Tweaking and expanding Sprawlrunners

The author of Sprawlrunners, Manuel Sambs, is quite open that it was designed first and foremost as a toolkit for GMs to build the game they want. As such, it has been kept easy to tinker with; a neat and tidy base that can be used as-is or expanded to your tastes.

I have my own extensive houserules and expansions for Sprawlrunners elsewhere on this site, including wireless Matrix, rules for downtime actions, expanded cyberware, and more!

In addition, there are several excellent commercial expansions for Sprawlrunners.

  • MagusRogue has a Technomancers supplement ($2 PDF, 10 pages) with several variant rulesets for introducing technomancers into Sprawlrunners.
  • He also has Guide the Sprawl ($4 PDF, 17 pages), which includes rules for Voodoo, mystic adepts, metasapient variants, toxins and drugs, alchemy, and more.
  • Sambs himself has written Furious Magic ($1 PDF, 5 pages) which is a ground-up alternate magic system for Savage Worlds. Although not explicitly designed to work with Sprawlrunners, it pairs very well with it.

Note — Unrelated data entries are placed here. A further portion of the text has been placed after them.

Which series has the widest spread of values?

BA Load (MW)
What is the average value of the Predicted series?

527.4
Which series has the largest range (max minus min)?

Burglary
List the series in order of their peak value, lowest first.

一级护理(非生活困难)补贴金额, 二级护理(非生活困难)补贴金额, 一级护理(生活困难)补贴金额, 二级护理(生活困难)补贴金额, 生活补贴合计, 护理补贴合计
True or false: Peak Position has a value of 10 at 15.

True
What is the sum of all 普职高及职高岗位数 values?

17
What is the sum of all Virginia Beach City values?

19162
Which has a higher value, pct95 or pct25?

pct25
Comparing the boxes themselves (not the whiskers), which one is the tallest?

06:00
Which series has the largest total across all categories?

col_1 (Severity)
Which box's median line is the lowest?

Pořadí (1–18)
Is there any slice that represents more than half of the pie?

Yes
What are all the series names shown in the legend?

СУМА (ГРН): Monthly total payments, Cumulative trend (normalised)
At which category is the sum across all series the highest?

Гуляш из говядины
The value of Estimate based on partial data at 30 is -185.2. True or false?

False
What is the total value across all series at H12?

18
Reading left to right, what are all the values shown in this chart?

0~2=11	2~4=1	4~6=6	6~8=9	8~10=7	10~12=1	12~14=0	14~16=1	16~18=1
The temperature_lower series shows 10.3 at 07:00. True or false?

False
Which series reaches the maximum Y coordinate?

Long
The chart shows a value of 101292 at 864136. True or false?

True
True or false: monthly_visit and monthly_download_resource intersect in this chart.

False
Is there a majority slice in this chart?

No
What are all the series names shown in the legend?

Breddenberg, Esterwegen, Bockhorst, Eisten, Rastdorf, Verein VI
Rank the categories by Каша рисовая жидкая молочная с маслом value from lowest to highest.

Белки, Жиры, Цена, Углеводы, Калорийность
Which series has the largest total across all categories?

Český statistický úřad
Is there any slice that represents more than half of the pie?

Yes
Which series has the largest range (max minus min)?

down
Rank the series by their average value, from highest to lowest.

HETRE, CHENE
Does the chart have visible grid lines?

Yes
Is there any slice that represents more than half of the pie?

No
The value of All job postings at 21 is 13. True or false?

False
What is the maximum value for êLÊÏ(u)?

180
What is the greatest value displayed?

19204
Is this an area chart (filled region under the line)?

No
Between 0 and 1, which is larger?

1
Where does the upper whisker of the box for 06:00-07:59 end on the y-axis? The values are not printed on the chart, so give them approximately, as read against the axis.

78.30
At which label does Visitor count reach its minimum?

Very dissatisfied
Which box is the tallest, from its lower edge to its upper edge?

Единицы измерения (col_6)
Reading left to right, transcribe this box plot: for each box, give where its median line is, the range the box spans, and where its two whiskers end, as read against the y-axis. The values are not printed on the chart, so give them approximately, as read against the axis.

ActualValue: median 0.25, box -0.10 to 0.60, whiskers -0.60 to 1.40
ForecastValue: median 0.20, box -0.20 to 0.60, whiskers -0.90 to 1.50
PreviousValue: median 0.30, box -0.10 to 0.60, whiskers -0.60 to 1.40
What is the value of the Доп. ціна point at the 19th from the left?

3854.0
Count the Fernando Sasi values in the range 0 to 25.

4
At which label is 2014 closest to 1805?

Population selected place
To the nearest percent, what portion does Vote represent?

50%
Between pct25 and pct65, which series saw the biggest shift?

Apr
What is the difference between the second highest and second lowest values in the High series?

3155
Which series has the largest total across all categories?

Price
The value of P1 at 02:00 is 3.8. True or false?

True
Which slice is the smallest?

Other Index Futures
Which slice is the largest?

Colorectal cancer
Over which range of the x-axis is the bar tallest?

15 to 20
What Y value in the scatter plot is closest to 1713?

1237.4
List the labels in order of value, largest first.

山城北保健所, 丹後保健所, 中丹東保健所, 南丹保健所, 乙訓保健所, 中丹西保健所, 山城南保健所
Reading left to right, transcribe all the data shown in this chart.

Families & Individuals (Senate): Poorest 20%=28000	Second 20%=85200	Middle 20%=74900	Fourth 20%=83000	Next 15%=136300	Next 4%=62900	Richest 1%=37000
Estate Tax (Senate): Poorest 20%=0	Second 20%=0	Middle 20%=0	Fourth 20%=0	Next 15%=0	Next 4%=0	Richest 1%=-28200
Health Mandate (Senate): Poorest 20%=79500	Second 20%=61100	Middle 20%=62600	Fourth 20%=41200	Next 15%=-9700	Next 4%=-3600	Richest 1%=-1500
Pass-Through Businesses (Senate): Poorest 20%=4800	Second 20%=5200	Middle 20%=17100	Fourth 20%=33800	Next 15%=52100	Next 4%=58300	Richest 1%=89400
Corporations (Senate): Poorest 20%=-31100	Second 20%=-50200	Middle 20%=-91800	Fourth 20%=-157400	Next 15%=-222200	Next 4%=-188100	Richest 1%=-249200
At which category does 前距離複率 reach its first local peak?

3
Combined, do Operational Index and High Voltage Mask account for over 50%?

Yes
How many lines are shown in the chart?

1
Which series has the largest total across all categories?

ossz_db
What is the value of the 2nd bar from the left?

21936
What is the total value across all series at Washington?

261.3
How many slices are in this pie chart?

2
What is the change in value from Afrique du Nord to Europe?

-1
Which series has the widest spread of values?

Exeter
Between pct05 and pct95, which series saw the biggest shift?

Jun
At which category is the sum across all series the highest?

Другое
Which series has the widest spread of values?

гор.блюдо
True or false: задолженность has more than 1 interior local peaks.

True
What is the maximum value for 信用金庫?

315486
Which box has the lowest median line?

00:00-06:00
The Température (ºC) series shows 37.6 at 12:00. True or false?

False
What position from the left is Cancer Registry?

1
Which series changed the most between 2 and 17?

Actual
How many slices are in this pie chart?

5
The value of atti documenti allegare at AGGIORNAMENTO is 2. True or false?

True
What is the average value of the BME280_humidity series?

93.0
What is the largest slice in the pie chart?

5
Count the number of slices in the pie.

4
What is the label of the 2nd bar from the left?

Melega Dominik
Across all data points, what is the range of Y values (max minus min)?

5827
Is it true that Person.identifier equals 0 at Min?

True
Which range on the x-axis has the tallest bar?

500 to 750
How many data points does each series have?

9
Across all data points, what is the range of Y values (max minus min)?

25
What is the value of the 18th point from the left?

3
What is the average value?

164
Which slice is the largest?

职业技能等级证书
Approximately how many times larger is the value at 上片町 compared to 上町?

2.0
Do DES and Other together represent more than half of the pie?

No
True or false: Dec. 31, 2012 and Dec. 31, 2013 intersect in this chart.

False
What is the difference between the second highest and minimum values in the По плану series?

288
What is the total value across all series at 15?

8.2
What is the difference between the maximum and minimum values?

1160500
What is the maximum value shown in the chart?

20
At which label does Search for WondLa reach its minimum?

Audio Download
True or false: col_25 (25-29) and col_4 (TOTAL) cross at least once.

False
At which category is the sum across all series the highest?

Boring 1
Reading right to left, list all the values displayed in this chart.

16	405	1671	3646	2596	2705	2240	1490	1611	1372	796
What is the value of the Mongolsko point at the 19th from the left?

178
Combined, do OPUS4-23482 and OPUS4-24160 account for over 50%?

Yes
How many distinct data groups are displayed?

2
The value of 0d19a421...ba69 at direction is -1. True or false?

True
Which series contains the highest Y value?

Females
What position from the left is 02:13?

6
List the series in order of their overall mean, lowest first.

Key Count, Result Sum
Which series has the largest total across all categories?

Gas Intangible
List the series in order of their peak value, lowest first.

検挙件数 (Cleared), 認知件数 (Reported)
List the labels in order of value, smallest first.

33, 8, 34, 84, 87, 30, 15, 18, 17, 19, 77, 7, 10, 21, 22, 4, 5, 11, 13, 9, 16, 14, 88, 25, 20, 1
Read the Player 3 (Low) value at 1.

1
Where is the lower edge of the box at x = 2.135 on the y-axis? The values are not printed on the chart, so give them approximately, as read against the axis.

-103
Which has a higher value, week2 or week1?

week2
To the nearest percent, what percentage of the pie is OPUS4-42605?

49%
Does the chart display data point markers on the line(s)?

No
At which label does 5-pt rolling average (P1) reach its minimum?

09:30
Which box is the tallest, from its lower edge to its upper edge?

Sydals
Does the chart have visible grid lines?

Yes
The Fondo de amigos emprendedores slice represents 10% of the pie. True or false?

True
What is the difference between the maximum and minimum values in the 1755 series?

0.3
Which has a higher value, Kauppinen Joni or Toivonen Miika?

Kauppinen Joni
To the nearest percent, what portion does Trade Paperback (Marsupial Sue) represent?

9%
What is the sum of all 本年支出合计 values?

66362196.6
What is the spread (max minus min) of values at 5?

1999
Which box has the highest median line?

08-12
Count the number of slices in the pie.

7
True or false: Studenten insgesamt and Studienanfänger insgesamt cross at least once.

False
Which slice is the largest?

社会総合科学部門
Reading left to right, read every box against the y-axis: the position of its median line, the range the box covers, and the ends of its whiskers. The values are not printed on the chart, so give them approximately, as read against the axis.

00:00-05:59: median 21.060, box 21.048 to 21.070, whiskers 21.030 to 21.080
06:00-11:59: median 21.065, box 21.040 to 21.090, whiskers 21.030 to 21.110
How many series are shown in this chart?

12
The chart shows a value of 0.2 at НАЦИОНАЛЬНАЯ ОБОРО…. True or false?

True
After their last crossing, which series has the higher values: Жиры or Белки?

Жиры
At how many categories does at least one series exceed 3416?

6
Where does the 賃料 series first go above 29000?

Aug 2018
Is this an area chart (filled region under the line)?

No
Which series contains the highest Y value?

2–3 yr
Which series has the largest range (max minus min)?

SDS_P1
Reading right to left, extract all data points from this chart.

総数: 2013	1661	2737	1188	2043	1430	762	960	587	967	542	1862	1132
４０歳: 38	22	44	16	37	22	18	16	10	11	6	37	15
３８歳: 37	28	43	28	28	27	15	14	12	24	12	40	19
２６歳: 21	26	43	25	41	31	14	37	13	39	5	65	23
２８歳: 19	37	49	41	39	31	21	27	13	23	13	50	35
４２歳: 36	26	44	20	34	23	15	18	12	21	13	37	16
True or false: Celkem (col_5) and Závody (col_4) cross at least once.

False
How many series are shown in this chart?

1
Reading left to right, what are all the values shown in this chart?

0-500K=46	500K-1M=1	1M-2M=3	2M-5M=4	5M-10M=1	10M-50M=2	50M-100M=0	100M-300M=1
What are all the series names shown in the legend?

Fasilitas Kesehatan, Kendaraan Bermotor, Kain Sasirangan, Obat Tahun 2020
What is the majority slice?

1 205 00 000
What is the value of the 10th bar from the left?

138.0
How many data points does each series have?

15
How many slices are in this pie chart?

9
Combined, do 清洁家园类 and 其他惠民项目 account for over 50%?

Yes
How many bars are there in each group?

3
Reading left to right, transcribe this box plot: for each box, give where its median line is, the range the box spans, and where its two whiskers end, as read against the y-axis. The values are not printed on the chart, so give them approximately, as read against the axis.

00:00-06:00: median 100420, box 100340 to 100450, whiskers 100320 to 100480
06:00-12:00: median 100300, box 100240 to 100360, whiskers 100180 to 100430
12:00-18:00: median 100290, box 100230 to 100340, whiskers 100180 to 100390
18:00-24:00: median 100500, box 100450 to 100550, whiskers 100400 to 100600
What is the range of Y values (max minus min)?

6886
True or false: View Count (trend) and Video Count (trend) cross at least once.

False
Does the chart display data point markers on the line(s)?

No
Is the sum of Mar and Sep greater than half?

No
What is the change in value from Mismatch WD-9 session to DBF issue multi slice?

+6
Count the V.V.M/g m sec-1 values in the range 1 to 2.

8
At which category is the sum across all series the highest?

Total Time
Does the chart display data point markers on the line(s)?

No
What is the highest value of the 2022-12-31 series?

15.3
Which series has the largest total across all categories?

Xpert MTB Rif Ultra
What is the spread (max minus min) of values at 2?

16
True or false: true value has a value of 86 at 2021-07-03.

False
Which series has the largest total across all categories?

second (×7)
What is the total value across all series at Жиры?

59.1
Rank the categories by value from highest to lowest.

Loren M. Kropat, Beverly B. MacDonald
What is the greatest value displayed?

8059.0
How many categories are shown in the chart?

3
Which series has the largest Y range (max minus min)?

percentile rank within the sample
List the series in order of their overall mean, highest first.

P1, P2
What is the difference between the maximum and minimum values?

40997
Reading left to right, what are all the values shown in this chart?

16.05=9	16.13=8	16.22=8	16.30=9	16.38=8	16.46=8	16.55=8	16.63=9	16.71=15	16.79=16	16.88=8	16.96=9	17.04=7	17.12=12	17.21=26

Beyond these, Savage Worlds has a wide range of settings and expansions to draw upon for inspiration for further modifications. Compared to hacking on the Shadowrun ruleset, this is process is a joy; I find Savage Worlds to be much easier to work within.

Interface Zero

If you prefer a crunchier approach, another option for using Savage Worlds to play Shadowrun is the cyberpunk setting Interface Zero 3.0 ($20)/. Unlike Sprawlrunners, IZ has more of a maximalist take on gear, with a very large selection of weapons, cyberware, etc. Take those two, and add on this (free) fan-made hack (which cleverly uses pre-existing Savage World rules for fantasy elements like magic and metahumans) and you get yourself a pretty neat Shadowrun system.